A person qualifies as a contact lobbyist if they are paid to contact a city officer to influence a local legislative or administrative action either five times in a calendar month on behalf of an employer or one time in a calendar month on behalf of a client.
Contact lobbyists must register with the Ethics Commission within five business days of qualifying. Contact lobbyists may not make additional contacts until they register.
Key Terms
Contact – Any communication, oral or written, including through an agent with an officer of the City made for the purpose of influencing local legislative or administrative action
Client – Any person for whom lobbyist services are performed.
Employer – any person required to provide an Internal Revenue Service Form W-2 to an employee who performs lobbyist services, or an entity owned by a lobbyist and which performs and charges clients for lobbyist services, even if the person is not required to provide an Internal Revenue Service Form W-2 to an employee who performs Lobbyist Services.
Lobbyist services – Services rendered for the purpose of influencing local legislative or administrative action. This includes but is not limited to contacting, preparing for such contacts, as well as conducting analysis, performing research, providing advice and recommending strategy with respect to any pending, proposed or potential local legislative or administrative action.
Local legislative or administrative action – Includes the drafting, introduction, consideration, modification, enactment, defeat, approval, veto, granting or denial by any Officers of the City and County of any resolution, motion, appeal, application, petition, nomination, ordinance, amendment, approval, referral, permit, license, entitlement to use or contract.
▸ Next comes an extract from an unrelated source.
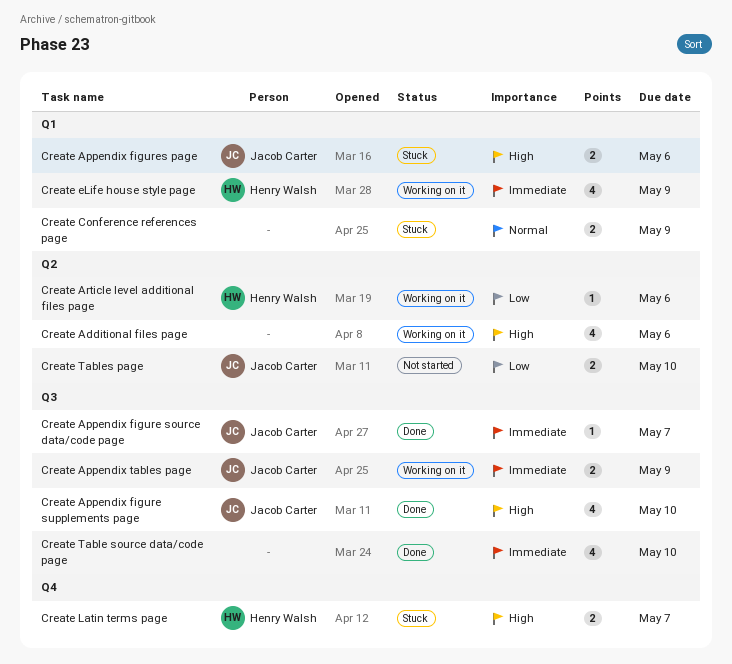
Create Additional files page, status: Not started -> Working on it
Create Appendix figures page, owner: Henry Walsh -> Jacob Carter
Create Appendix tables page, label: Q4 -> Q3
Officers of the City and County – Elected officials, appointed officials, and job titled named staff.
How to Count Contacts
- A meeting with an officer regarding a single local legislative or administrative action constitutes one contact, a meeting regarding two local legislative or administrative action constitutes two contacts.
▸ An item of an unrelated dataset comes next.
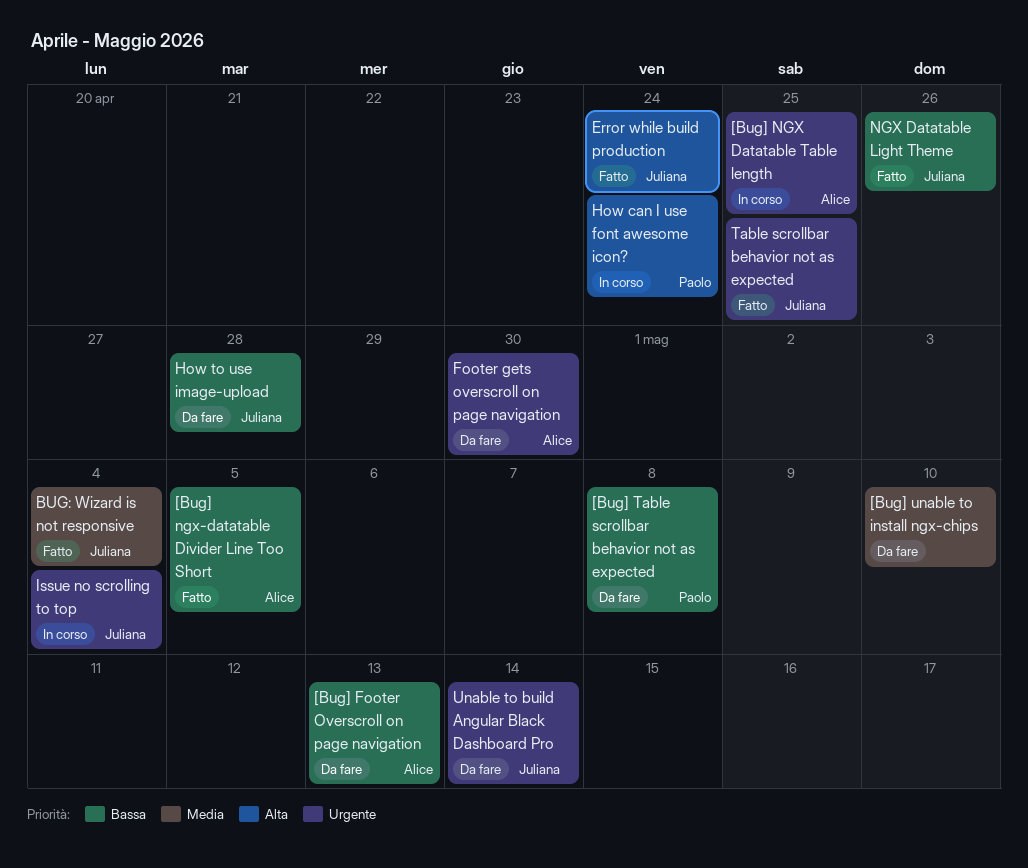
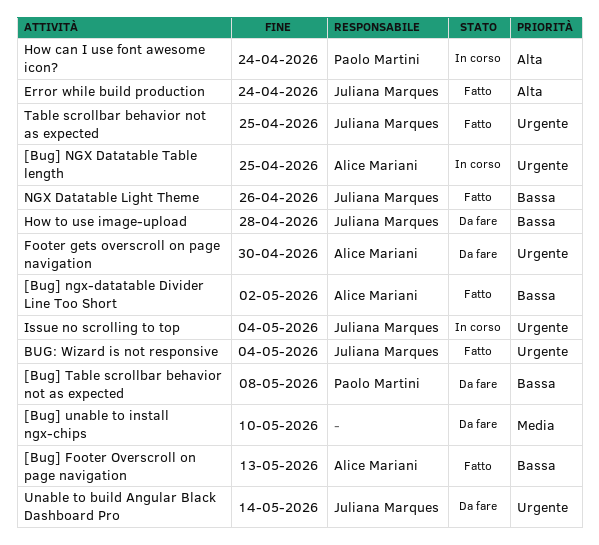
[Bug] Footer Overscroll on page navigation, status: Da fare -> Fatto
[Bug] ngx-datatable Divider Line Too Short, due: May 5 -> May 2
BUG: Wizard is not responsive, priority: Media -> Urgente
- A meeting with an officer and a member of that officer’s staff regarding a single local legislative or administrative action constitutes one contact with that officer.
- A meeting with two officers regarding a single local legislative or administrative action constitutes two contacts.
- Meeting or otherwise communicating multiple times in the same day with an officer to discuss the same local legislative or administrative action discussed earlier in the day constitutes one contact.
- Each letter, fax, e-mail, text message, or similar communication, or copies sent to other recipients, related to a single local legislative or administrative action constitutes a separate contact even if other communications sent are identical or substantially similar. However, multiple copies of the same communication sent from the same individual to the same officer shall constitute only one contact.
Important rule for real estate projects: Notwithstanding the above rules, various matters concerning a single real estate project are considered a local legislative or administrative action, and contacts regarding these matters shall be reported by referencing that single project.
Examples
Counting Contacts Example #1: A lobbyist sends an e-mail on behalf of a client to four of the seven members of the SFMTA Board urging them to vote in support of a particular agenda item. The lobbyist copies the Executive Director of the SFMTA on the e-mail. The lobbyist has made five Contacts.
Counting Contacts Example #2: A lobbyist sends a text message on behalf of his employer to a member of the Board of Supervisors and to her legislative aide urging the Board member to vote in favor of a proposed Ordinance. The lobbyist has made one contact.
Counting Contacts Example #3: A lobbyist sends an e-mail on behalf of a client to a member of the Board of Supervisors urging them to vote in favor of a proposed ordinance. The same day, the lobbyist sends the same e-mail to the supervisor’s legislative aide regarding the same ordinance. The lobbyist has made one contact.
Disclosing a Contact via an Intermediary:
When it is understood, or could be reasonably expected, that a staff member will transmit the terms of the communication to an officer, you have made a disclosable contact. Such staff members include, but are not limited to, the legislative aides of members of the Board of Supervisors, the Mayor’s Chief of Staff, and Deputy Directors of City departments.
Contact with these staff members should be reported as a contact with the relevant Officers of the City. E.g., a contact with the legislative aide of a member of the Board of Supervisors should be reported as a contact with that Supervisor.
Example #1: A lobbyist meets with the legislative aide of a member of the Board of Supervisors to advocate on behalf of a client for an amendment of pending legislation sponsored by the Supervisor. Although the Supervisor does not attend the meeting, the lobbyist should presume that the aide will convey the substance of that meeting to the Supervisor and thus the lobbyist has made a contact.
Example #2: Paid representatives of a real estate developer meet with staff at the Planning Department to discuss possible modifications to the draft Environmental Impact Report for the developer’s project. The staff members do not state or otherwise indicate, and the representatives have no reason to believe, that they will have the substance of their conversation conveyed to either the Planning Director or the Zoning Administrator. The representatives have not made a lobbying contact.